### DOCUMENT PASSAGE
────────────────
I dispute the implied negative connotations of "interaction". It sounds fine and appropriate to me. And besides, everything we do here is by interacting with a computer, (and often with a community, though that isnt essential to reading or contributing to Misplaced Pages)
If we're going to examine negative connotations, then I think "community" sounds a bit like a closed-gate group of people, something you are 'obliged' to become a part of in order to contribute. Though this is essentially true, so maybe a good thing to imply...? --Quiddity 18:54, 7 September 2006 (UTC)
Right, community isn't necessarily open-source community. Misplaced Pages isn't computer-interactive like a video game or information source where the user, now no longer just a "reader", is led into things with movies, "dynamic" content quizzes, etc. --169.229.215.32 21:02, 7 September 2006 (UTC)

I think the rhyming is immaterial; the point of changing it from "interact" is so it is a noun. I don't see the rhyming with search in the middle anyway. The points above were supposed to be major for/against. --gatoatigrado 16:02, 7 September 2006 (UTC)

The rhyming is obviously just a happy coincidence, and any connection/polarity between it and "navigation" would be basically subliminal. --Quiddity 18:54, 7 September 2006 (UTC)

About the "community portal" having "community" in it; "help" menus in most applications have "help contents" in them, so I don't see what's wrong. --gatoatigrado 16:03, 7 September 2006 (UTC)

If it's a big issue, changing "community portal" to "Misplaced Pages portal" wouldn't lose any relevance in my opinion. --gatoatigrado 16:04, 7 September 2006 (UTC)
This isn't a very large issue to me, but looking at the mock-ups below, I must say that "community" is a very nice word for the purpose. —msikma <user_talk:msikma> 20:49, 7 September 2006 (UTC)
────────────────
### RECORDED INFORMATION

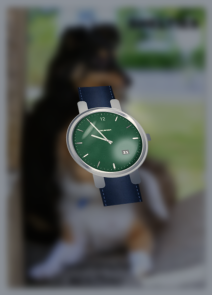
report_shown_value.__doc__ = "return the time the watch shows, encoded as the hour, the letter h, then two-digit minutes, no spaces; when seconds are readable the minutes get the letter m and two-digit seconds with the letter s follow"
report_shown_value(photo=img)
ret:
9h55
────────────────
### GIVEN TASK
Reproduce the passage of the talk-page discussion on the words "interaction" and "community" verbatim, starting at the words "I think the" and stopping after "16:04, 7 September 2006 (UTC)".

### ANSWER TO THIS EXERCISE
I think the rhyming is immaterial; the point of changing it from "interact" is so it is a noun. I don't see the rhyming with search in the middle anyway. The points above were supposed to be major for/against. --gatoatigrado 16:02, 7 September 2006 (UTC)

The rhyming is obviously just a happy coincidence, and any connection/polarity between it and "navigation" would be basically subliminal. --Quiddity 18:54, 7 September 2006 (UTC)

About the "community portal" having "community" in it; "help" menus in most applications have "help contents" in them, so I don't see what's wrong. --gatoatigrado 16:03, 7 September 2006 (UTC)

If it's a big issue, changing "community portal" to "Misplaced Pages portal" wouldn't lose any relevance in my opinion. --gatoatigrado 16:04, 7 September 2006 (UTC)